##### Input
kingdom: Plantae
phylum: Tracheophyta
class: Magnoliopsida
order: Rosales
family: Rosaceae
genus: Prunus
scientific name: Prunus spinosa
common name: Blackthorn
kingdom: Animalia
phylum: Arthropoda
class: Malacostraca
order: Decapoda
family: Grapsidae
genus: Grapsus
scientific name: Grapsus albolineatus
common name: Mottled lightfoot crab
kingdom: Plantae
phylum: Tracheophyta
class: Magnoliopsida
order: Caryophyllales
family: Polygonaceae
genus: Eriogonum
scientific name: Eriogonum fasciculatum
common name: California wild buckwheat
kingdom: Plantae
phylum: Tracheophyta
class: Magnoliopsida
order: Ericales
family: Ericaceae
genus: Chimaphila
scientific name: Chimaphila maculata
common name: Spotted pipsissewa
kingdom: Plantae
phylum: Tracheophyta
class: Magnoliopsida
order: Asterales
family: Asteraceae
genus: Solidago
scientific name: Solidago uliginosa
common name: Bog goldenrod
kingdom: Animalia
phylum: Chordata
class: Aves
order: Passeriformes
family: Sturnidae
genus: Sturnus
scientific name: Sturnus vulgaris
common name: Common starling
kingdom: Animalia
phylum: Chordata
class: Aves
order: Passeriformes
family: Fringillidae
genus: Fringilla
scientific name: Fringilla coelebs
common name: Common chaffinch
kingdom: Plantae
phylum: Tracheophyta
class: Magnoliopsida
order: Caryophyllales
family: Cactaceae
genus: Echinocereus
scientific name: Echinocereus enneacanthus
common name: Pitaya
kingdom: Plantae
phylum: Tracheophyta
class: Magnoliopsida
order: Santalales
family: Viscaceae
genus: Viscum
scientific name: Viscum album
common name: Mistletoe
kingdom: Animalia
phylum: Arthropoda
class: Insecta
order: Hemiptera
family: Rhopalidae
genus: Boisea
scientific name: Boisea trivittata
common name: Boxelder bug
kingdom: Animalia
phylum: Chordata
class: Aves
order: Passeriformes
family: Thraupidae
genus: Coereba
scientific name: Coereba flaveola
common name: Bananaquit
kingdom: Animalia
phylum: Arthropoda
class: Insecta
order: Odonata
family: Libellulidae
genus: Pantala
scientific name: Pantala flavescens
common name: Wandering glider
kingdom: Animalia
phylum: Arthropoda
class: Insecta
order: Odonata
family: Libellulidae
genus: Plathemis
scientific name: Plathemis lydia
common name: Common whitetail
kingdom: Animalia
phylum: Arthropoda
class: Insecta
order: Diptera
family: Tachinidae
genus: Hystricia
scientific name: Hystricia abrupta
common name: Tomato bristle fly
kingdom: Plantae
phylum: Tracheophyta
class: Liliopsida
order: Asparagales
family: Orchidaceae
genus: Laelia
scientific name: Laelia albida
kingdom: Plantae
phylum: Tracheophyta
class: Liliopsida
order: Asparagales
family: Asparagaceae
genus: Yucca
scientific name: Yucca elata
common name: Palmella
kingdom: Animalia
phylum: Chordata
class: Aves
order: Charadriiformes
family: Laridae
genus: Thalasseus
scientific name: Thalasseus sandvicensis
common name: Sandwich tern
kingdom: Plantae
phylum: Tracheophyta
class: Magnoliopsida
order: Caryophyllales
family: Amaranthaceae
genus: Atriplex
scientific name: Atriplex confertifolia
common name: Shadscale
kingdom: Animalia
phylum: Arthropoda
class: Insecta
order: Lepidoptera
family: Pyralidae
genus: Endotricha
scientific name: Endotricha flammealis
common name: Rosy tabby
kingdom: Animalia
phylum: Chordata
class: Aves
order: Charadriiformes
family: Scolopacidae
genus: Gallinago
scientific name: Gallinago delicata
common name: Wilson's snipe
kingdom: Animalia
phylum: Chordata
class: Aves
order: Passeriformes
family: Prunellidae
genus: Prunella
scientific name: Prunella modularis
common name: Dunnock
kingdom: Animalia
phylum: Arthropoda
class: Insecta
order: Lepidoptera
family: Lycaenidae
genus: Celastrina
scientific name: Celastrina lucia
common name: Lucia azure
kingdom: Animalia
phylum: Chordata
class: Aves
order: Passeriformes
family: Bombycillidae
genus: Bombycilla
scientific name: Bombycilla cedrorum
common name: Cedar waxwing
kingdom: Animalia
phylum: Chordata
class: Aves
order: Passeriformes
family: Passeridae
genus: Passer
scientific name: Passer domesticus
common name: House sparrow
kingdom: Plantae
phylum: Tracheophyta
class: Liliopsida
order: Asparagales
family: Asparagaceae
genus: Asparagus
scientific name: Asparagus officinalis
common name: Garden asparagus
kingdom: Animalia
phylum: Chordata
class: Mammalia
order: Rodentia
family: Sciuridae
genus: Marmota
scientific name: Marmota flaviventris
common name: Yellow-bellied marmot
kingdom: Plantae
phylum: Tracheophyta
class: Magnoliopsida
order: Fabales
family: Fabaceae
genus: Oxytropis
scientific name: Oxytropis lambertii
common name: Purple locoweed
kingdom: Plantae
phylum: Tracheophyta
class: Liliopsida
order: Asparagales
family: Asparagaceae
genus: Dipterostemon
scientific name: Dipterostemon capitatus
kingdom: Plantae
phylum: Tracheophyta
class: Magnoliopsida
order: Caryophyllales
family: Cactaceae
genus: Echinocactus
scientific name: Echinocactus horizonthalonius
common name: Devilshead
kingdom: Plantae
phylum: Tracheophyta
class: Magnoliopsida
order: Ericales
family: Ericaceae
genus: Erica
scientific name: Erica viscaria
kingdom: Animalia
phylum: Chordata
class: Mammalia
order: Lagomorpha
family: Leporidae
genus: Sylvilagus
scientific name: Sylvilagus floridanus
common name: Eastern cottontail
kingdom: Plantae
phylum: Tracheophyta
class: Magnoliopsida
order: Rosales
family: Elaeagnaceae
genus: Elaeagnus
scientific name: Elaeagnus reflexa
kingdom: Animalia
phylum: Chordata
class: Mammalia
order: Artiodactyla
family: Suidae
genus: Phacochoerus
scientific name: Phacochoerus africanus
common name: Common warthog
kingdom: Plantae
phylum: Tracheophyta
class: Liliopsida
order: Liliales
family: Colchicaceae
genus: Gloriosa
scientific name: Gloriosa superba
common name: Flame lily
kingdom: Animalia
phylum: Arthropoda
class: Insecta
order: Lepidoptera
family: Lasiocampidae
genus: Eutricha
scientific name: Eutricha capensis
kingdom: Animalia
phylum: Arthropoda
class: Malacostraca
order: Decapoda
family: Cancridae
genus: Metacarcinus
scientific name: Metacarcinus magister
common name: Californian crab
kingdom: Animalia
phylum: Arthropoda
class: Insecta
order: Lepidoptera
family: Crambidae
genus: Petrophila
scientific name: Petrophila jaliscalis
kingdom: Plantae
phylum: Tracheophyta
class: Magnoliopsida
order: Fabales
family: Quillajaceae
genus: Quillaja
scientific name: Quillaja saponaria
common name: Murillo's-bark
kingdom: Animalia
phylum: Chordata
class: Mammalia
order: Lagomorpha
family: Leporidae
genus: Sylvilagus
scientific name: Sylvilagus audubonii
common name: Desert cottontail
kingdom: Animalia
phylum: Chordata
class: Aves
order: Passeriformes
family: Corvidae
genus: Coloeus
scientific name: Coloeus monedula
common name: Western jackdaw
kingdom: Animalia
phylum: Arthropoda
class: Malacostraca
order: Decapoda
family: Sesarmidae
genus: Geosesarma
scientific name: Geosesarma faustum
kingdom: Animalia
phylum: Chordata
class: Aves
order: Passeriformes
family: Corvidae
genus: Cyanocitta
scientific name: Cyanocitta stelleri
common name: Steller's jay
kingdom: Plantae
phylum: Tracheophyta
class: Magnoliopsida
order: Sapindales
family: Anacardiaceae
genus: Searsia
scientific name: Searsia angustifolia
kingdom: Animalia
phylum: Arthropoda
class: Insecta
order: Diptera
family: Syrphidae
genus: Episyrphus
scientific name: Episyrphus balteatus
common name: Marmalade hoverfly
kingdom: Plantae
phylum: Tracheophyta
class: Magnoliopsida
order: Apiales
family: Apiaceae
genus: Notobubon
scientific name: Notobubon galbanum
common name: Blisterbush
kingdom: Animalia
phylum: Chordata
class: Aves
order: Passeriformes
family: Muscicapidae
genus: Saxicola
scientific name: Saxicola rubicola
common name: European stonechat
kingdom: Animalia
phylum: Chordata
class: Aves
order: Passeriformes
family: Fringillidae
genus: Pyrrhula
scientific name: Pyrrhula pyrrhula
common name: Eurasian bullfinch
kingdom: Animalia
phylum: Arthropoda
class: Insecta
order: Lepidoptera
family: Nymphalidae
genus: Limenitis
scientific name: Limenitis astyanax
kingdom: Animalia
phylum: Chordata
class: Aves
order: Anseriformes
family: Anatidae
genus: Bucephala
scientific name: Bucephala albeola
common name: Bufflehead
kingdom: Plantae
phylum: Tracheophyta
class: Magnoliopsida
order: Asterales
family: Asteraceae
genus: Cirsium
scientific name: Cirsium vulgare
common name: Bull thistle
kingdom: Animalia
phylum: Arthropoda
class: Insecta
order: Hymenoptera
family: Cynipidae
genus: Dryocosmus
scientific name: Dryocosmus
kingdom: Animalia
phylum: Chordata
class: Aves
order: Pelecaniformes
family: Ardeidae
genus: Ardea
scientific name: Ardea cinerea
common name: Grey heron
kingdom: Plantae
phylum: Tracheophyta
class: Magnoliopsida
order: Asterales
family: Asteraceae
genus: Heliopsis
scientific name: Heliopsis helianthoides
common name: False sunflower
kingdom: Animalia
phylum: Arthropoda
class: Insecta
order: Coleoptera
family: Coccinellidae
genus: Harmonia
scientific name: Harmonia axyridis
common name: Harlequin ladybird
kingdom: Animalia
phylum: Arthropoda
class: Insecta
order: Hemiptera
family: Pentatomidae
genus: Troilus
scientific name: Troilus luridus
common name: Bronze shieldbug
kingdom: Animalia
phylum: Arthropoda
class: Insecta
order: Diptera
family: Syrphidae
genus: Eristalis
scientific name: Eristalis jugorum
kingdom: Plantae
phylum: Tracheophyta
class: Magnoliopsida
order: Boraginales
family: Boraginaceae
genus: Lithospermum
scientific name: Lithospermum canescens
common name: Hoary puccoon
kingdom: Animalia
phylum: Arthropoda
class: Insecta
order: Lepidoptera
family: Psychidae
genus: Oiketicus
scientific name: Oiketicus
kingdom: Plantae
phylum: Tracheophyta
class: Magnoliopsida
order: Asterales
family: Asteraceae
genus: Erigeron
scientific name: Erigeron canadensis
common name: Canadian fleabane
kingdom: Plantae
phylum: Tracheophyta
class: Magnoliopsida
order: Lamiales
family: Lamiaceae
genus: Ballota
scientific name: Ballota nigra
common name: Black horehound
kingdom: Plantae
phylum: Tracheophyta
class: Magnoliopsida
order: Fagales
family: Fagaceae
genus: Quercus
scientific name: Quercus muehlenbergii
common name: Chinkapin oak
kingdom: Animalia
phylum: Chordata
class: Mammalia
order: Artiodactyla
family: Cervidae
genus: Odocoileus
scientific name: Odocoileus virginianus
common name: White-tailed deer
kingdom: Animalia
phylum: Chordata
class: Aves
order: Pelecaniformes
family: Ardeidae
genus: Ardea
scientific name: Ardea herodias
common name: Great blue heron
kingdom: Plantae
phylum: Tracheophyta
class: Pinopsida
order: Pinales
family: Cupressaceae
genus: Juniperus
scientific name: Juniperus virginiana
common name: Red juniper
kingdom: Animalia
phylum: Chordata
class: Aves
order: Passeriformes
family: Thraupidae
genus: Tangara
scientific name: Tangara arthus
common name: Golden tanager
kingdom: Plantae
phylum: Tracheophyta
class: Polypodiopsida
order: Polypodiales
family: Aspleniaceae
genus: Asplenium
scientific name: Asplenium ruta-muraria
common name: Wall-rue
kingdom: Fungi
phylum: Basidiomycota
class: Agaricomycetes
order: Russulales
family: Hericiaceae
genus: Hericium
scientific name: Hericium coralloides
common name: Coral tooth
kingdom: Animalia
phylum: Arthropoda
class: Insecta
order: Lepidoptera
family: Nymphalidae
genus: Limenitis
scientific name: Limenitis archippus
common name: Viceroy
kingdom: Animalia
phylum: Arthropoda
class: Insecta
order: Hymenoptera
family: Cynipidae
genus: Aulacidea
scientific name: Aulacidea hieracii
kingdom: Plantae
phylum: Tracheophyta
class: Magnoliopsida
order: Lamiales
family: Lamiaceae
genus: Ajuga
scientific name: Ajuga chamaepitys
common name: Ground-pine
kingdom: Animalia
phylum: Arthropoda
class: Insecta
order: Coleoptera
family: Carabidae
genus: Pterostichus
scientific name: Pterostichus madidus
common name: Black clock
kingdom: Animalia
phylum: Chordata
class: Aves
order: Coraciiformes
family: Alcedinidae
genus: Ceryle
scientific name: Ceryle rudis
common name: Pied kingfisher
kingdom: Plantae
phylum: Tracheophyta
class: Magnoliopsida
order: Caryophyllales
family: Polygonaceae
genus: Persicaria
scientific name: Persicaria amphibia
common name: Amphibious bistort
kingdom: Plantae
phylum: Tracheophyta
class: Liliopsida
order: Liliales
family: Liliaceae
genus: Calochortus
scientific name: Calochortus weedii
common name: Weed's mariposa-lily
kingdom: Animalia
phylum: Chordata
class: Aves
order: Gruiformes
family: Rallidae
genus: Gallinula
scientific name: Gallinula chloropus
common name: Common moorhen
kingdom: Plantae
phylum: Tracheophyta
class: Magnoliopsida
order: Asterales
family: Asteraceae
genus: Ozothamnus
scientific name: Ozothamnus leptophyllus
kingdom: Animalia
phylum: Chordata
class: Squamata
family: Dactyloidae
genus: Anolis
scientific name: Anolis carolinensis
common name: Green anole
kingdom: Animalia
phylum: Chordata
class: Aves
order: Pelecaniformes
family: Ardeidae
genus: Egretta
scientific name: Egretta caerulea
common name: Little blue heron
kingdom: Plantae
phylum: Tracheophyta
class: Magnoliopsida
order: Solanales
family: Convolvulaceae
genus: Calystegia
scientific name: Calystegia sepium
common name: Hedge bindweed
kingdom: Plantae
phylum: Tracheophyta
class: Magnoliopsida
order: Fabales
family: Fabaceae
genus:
##########
* [Goal of the exercise]: Revise the material starting at the line that contains "genus: Pyrrhula" and ending at the line that contains "scientific name: Ballota nigra", putting "vernacular name" wherever "common name" appears and leaving all else unchanged. Give only those lines.

* [Result for this task]:
genus: Pyrrhula
scientific name: Pyrrhula pyrrhula
vernacular name: Eurasian bullfinch
kingdom: Animalia
phylum: Arthropoda
class: Insecta
order: Lepidoptera
family: Nymphalidae
genus: Limenitis
scientific name: Limenitis astyanax
kingdom: Animalia
phylum: Chordata
class: Aves
order: Anseriformes
family: Anatidae
genus: Bucephala
scientific name: Bucephala albeola
vernacular name: Bufflehead
kingdom: Plantae
phylum: Tracheophyta
class: Magnoliopsida
order: Asterales
family: Asteraceae
genus: Cirsium
scientific name: Cirsium vulgare
vernacular name: Bull thistle
kingdom: Animalia
phylum: Arthropoda
class: Insecta
order: Hymenoptera
family: Cynipidae
genus: Dryocosmus
scientific name: Dryocosmus
kingdom: Animalia
phylum: Chordata
class: Aves
order: Pelecaniformes
family: Ardeidae
genus: Ardea
scientific name: Ardea cinerea
vernacular name: Grey heron
kingdom: Plantae
phylum: Tracheophyta
class: Magnoliopsida
order: Asterales
family: Asteraceae
genus: Heliopsis
scientific name: Heliopsis helianthoides
vernacular name: False sunflower
kingdom: Animalia
phylum: Arthropoda
class: Insecta
order: Coleoptera
family: Coccinellidae
genus: Harmonia
scientific name: Harmonia axyridis
vernacular name: Harlequin ladybird
kingdom: Animalia
phylum: Arthropoda
class: Insecta
order: Hemiptera
family: Pentatomidae
genus: Troilus
scientific name: Troilus luridus
vernacular name: Bronze shieldbug
kingdom: Animalia
phylum: Arthropoda
class: Insecta
order: Diptera
family: Syrphidae
genus: Eristalis
scientific name: Eristalis jugorum
kingdom: Plantae
phylum: Tracheophyta
class: Magnoliopsida
order: Boraginales
family: Boraginaceae
genus: Lithospermum
scientific name: Lithospermum canescens
vernacular name: Hoary puccoon
kingdom: Animalia
phylum: Arthropoda
class: Insecta
order: Lepidoptera
family: Psychidae
genus: Oiketicus
scientific name: Oiketicus
kingdom: Plantae
phylum: Tracheophyta
class: Magnoliopsida
order: Asterales
family: Asteraceae
genus: Erigeron
scientific name: Erigeron canadensis
vernacular name: Canadian fleabane
kingdom: Plantae
phylum: Tracheophyta
class: Magnoliopsida
order: Lamiales
family: Lamiaceae
genus: Ballota
scientific name: Ballota nigra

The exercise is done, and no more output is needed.